* _What you need to do_
Where a line of the records contains the word "thumb", show that line.

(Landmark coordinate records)
== == ==
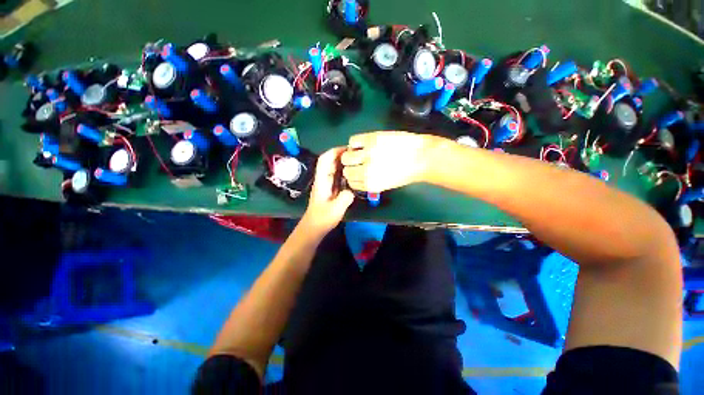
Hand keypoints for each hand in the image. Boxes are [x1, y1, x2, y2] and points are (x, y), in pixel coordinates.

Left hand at [301, 147, 354, 234]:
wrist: (314, 227)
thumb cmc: (322, 218)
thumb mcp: (336, 208)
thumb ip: (346, 197)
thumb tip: (352, 189)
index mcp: (322, 181)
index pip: (324, 160)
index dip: (334, 151)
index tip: (348, 149)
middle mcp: (323, 179)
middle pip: (329, 162)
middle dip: (341, 155)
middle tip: (356, 154)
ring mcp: (326, 184)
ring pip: (333, 168)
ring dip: (342, 162)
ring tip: (356, 161)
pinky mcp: (329, 189)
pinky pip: (336, 176)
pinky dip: (343, 172)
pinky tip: (352, 174)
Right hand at [341, 131, 443, 191]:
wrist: (422, 157)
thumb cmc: (407, 173)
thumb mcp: (386, 185)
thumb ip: (370, 182)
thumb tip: (358, 176)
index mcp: (371, 185)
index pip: (351, 182)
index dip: (354, 177)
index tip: (357, 172)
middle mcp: (366, 171)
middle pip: (346, 170)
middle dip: (351, 167)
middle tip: (358, 162)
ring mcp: (368, 154)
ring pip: (346, 156)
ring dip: (350, 154)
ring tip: (359, 152)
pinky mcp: (371, 139)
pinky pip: (352, 141)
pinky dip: (355, 142)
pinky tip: (363, 143)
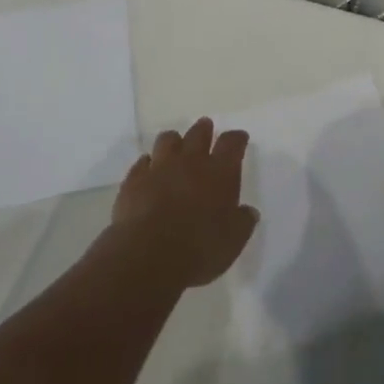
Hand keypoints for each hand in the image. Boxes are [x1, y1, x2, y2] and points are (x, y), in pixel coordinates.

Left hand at [111, 117, 258, 287]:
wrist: (149, 255)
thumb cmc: (200, 248)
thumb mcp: (233, 241)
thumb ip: (243, 222)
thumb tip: (248, 212)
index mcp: (220, 172)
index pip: (232, 143)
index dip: (237, 139)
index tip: (240, 138)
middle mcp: (190, 161)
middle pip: (198, 134)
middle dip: (204, 130)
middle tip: (206, 128)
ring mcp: (159, 168)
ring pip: (167, 140)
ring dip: (174, 141)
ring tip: (176, 147)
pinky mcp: (134, 180)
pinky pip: (142, 163)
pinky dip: (148, 164)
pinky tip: (149, 171)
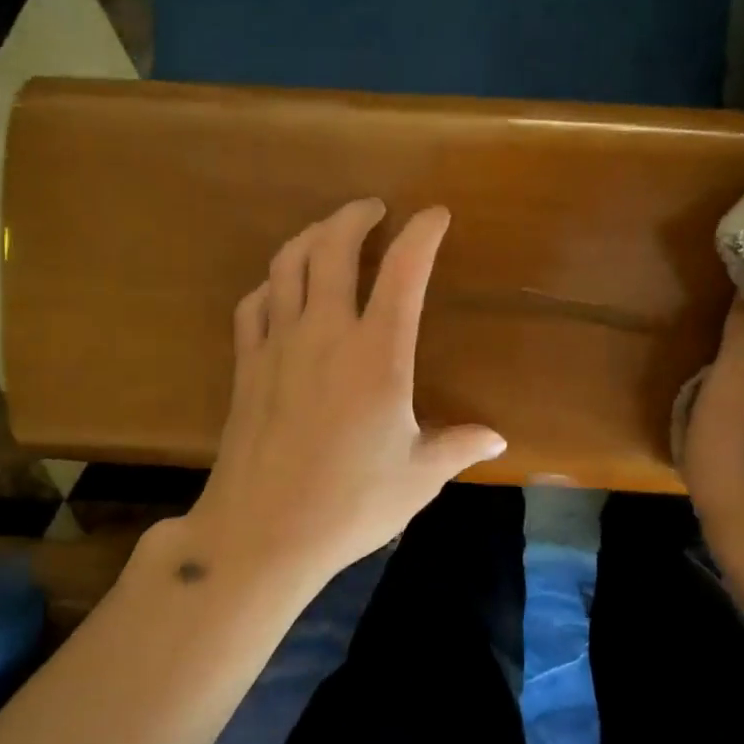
== == ==
* _Result of this task_
thumb cmc: (322, 218)
thumb mcp: (336, 208)
thumb ip: (346, 197)
thumb tip: (352, 189)
thumb cmc: (407, 173)
thumb mcp: (386, 185)
thumb ip: (370, 182)
thumb tip: (358, 176)
thumb cmc: (200, 248)
thumb mcp: (233, 241)
thumb ip: (243, 222)
thumb tip: (248, 212)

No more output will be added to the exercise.